_INPUT FOR THIS TASK_
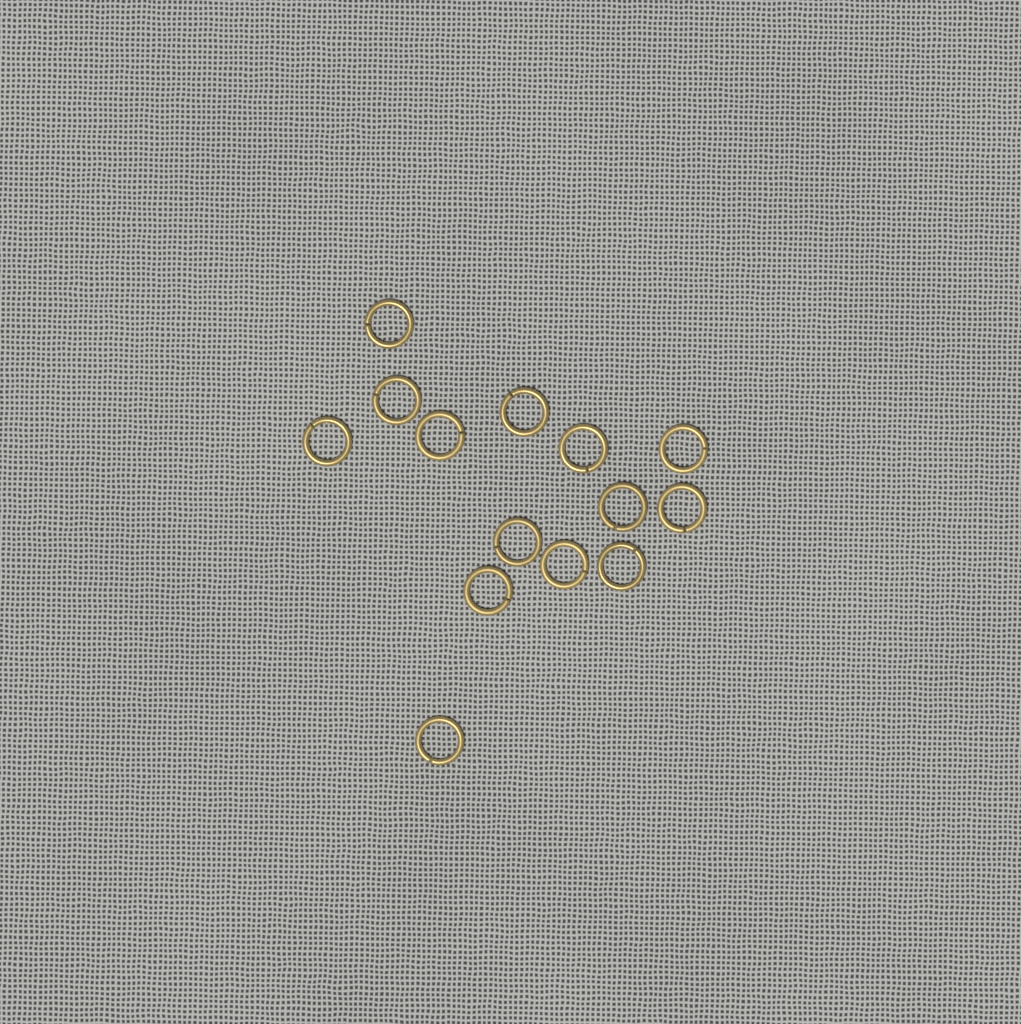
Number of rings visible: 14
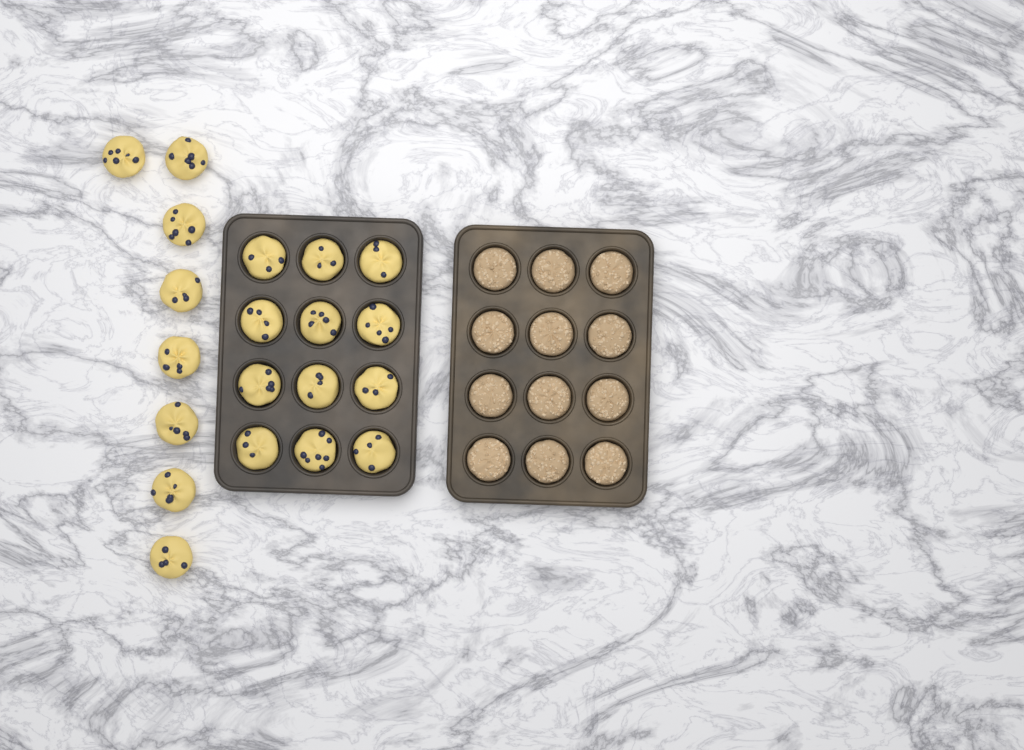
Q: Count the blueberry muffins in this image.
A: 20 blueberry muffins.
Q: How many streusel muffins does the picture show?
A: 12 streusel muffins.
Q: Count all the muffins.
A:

_PROMPT_
Give every line of the entries above as a numbered list, skipping blank lines and leaving out the pictures.

_COMPLETED EXERCISE_
1. Number of rings visible: 14
2. Q: Count the blueberry muffins in this image.
3. A: 20 blueberry muffins.
4. Q: How many streusel muffins does the picture show?
5. A: 12 streusel muffins.
6. Q: Count all the muffins.
7. A:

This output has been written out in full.